One of his early monographs The Geographical Tradition: Episodes in the History of a Contested Enterprise (1992) rapidly established David Livingstone’s reputation for being a ‘deep’ geographer, concerned with the philosophy and history of his discipline, as well as with extending its present-day boundaries. ‘He has championed an approach to knowledge and ideas that has broad relevance beyond geography and has been utilised in sociology, the history and philosophy of science, social anthropology and modern history’. As one leading scholar has remarked, ‘[he] manages […] to be at once passionate and fair and thus consistently compelling without ever either celebrating the past or condescending to it. His scholarship is wide, fine-textured, penetrating and humane.’ He has played a pioneering role in two major fields: the history and philosophy of geography and the spatial distribution of knowledge and ideas. One specific area in which he has made a major contribution is history of science, through tracing what he has called ‘the spatiality of scientific culture’, most notably in his 2003 monograph Putting Ideas in their place: Geographies of Scientific Knowledge. An edited volume with Charles W. J. Withers in 2005, Geography and Revolution, has drawn attention to the significance of place in revolutionary movements, constituting what might be termed a circumscribed epidemiology of specific revolutions rooted in specific sites and spaces.

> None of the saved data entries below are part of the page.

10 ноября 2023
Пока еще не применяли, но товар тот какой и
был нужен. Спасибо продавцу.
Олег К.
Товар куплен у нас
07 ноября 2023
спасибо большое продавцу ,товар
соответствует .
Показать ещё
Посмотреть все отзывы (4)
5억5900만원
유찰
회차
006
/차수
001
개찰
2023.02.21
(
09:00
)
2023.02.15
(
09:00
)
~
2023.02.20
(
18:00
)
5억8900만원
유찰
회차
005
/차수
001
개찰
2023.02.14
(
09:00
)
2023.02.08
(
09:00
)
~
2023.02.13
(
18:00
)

His most recent work, Adam’s Ancestors: Race, Religion and the Politics of Human Origins (2008), is an investigation into inquiry from the 16th and 17th century onwards by the pre-Adamites and others who took new readings of mankind’s origins; it is a penetrating account of how mentalities evolved in this regard, and what was at stake in the debate. It has been described by one reviewer as ‘important, topical, and fascinating’, and by another as ‘a substantial contribution to the history of anthropology, of evolution theory, of race and racialist thought, and of science and religion’ .

Clearly now established as a major international figure of importance in several disciplines, David Livingstone is widely cited in several languages. His work has brought very great credit to his institution of origin, Queen’s University Belfast, and to the standing of Irish scholarship. He is a most worthy recipient of this award.